他把那长纸条扭了一圈,然后把两个头贴在了一起,然后在纸条的中间划线,一直把整个纸条划成一个圈。他把那纸条扔了过来,纸条轻轻地飞到子简面前。
伊凡很得意,“一笔就将纸条的正面和背面都划到了。”
子简先是一愣,心想,这Y的是在炫耀吗?伊凡看出了他的不解,“这就是魔法。”
子简差点没笑岔气,“牛比乌斯圈嘛——”子简认为伊凡向自己炫这个无异于向老农展示用镰的技巧,“牛都会划的圈——所以叫作牛比乌斯圈——”子简不屑地说笑。
伊凡原以为子简会很神奇于他这样的小游戏,没想到子简见惯不怪,不但知道而且还知道这叫牛比乌斯圈。
“牛会划,可牛不会解开这个圈。”伊凡得意地说。
子简知道是在骂自己,“那你也承认这是牛划的圈了?”
伊凡皱着眉,他没法在这个小朋友面前占到便宜。
“你们的大巫们一定会在端午龙舟时给我出难题的。”
子简也不想失了势,“那不假,你的巫禁不是被我破了吗?说不定那天,会把你打个半死,再扔回大秦去——你还是乖乖卷铺盖走人吧。”
伊凡本来是个很装酷的人,也许是装得多了,所以在子简面前反而不想装了。他开心地笑起来,然后说,“你还是小心你自己吧。”
子简眼一眯,“难不成你恼羞成怒,要杀人质?”
“你们楚国有句话,叫匹夫无罪,怀璧其罪——你身上有大巫渚寒的灵力,那些白袍、黑袍法师都盯上你了。说不定你们自己的巫师也有人凯觎呢?”伊凡认真地说,“也许你跟着我,还安全些。”
子简想了一会,感到背生寒凉,但马上反应过来,“难道你不想要吗?”
伊凡已经用餐巾擦完了嘴,走到窗边,那里可以看见似海洋般的蓝色云梦泽。
两只鸽子飞上了窗台,在咕咕地叫。
“清晓大师曾告诉我,人的力量来自于天地,最强大的巫师不是拥有和占有这种力量,而是随意的调用或使用这种力量。”

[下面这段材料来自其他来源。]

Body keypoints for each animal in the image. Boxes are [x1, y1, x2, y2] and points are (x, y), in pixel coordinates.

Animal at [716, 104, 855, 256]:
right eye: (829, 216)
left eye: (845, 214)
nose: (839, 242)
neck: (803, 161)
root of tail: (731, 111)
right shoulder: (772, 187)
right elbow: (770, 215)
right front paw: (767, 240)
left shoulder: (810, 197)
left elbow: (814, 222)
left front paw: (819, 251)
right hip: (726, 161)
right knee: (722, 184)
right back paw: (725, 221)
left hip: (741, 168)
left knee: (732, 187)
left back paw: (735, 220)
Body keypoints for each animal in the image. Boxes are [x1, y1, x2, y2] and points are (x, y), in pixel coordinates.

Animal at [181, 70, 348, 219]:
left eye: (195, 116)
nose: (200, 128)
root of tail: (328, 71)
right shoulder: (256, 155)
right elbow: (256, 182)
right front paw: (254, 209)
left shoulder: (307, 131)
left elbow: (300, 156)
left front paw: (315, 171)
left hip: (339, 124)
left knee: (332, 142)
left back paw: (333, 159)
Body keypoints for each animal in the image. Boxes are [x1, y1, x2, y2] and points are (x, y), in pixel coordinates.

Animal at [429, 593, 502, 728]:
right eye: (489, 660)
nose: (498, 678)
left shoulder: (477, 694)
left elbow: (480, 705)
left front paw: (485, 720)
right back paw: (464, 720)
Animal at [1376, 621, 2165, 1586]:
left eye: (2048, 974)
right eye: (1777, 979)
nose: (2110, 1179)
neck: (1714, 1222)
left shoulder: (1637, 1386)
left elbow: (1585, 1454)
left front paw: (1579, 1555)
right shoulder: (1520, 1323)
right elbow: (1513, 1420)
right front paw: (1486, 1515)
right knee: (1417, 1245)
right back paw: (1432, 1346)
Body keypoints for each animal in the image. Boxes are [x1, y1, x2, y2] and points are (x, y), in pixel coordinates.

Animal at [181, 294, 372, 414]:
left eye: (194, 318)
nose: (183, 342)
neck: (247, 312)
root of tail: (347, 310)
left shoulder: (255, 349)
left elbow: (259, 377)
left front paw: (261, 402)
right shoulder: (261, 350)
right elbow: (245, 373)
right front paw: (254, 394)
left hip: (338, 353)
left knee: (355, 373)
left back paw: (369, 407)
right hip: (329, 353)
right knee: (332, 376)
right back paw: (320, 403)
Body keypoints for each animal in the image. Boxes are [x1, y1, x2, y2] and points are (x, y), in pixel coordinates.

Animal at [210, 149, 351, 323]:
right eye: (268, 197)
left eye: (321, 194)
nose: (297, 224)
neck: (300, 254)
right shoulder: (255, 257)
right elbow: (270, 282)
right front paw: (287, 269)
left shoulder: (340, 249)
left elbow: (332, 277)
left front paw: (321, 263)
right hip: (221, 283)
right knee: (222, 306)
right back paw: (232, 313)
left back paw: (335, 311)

子简马上说,“没有强大的灵力,怎么能参透天地的奥秘,调动天地的力量?”
“大道至简——”伊凡的眼睛始终没有移开过窗外的天边,“拘泥于灵力的人,只能是一般的角色。只有抛开了身体、灵魂、灵力和巫力这‘四大’来面对天地,才能发现天地的真理。能调动天地力量的心,一定不是塞得满满的,而是像洼地和深渊一样空旷低下的,所以才会有更多的能量流向他。”
子简得意地说,“不就是虚怀若谷,有容乃大嘛。”
伊凡没有看他,“你很聪明,不过太聪明的人往往会被一些很浅显的东西所蒙蔽,就好像站在高山上的人,虽然能看得远,却无法看到山脚下的一只兔子。”